Start of Block

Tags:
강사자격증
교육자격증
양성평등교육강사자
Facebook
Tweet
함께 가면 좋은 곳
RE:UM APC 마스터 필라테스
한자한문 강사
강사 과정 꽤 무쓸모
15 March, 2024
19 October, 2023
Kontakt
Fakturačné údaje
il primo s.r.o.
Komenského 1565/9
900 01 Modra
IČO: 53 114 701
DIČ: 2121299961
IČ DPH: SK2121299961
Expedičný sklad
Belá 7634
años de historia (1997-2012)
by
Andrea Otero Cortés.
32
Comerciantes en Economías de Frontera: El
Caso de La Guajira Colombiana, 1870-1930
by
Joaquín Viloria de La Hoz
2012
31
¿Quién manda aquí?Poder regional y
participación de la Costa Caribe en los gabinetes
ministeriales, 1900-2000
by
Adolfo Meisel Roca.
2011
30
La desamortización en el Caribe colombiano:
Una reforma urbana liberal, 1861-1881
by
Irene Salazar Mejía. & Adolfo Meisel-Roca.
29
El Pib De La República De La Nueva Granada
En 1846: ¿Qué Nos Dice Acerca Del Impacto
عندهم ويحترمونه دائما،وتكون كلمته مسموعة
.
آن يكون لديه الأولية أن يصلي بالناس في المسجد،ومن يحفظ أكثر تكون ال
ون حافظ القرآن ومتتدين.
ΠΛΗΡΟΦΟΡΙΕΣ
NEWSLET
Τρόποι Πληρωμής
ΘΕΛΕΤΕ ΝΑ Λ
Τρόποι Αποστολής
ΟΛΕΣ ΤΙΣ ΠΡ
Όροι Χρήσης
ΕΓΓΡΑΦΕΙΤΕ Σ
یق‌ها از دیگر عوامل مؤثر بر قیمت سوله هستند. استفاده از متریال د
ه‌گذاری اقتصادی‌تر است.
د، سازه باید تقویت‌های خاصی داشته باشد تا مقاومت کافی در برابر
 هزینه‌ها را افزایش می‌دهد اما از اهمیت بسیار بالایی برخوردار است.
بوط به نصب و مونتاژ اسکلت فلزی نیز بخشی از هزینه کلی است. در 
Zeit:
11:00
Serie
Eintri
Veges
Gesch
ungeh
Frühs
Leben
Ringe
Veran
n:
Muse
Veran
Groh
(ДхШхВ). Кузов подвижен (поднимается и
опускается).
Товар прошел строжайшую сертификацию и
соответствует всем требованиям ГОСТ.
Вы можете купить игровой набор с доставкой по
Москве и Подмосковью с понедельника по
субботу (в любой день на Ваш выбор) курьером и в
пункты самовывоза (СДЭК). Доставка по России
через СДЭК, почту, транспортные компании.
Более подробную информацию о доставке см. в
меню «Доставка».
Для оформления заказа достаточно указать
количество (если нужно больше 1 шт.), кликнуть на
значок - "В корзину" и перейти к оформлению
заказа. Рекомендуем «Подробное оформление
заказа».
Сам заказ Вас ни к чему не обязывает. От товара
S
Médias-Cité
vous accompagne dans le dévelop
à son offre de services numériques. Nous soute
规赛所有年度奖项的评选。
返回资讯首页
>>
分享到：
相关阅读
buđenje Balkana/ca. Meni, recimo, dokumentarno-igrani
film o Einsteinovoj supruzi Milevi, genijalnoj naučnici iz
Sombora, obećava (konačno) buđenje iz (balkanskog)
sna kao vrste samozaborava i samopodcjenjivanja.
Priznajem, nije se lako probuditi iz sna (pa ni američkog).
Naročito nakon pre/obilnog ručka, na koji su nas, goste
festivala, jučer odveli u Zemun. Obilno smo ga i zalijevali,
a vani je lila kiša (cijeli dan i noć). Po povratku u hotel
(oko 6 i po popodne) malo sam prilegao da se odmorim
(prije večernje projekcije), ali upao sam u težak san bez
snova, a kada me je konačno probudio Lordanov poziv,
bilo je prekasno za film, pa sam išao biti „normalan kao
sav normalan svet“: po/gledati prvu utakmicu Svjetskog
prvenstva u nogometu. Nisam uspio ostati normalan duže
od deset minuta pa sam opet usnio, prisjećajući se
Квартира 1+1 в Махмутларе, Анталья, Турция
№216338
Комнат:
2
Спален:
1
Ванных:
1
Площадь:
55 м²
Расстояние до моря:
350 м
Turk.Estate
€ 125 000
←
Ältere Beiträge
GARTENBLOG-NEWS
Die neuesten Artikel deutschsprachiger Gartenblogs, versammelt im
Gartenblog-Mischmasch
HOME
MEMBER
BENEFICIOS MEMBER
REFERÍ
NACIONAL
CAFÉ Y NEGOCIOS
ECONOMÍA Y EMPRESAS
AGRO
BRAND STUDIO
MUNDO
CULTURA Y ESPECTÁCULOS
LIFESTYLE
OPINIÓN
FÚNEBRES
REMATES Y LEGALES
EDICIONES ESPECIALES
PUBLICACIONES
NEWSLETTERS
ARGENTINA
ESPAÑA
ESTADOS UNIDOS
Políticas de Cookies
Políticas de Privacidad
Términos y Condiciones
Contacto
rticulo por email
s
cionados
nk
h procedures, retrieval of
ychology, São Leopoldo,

End of Block

**Task item:**
Everything from the first line of the data through the line holding "Comerciantes en Economías de Frontera: El" should be output exactly, and no other lines.

**Response for this exercise:**
Tags:
강사자격증
교육자격증
양성평등교육강사자
Facebook
Tweet
함께 가면 좋은 곳
RE:UM APC 마스터 필라테스
한자한문 강사
강사 과정 꽤 무쓸모
15 March, 2024
19 October, 2023
Kontakt
Fakturačné údaje
il primo s.r.o.
Komenského 1565/9
900 01 Modra
IČO: 53 114 701
DIČ: 2121299961
IČ DPH: SK2121299961
Expedičný sklad
Belá 7634
años de historia (1997-2012)
by
Andrea Otero Cortés.
32
Comerciantes en Economías de Frontera: El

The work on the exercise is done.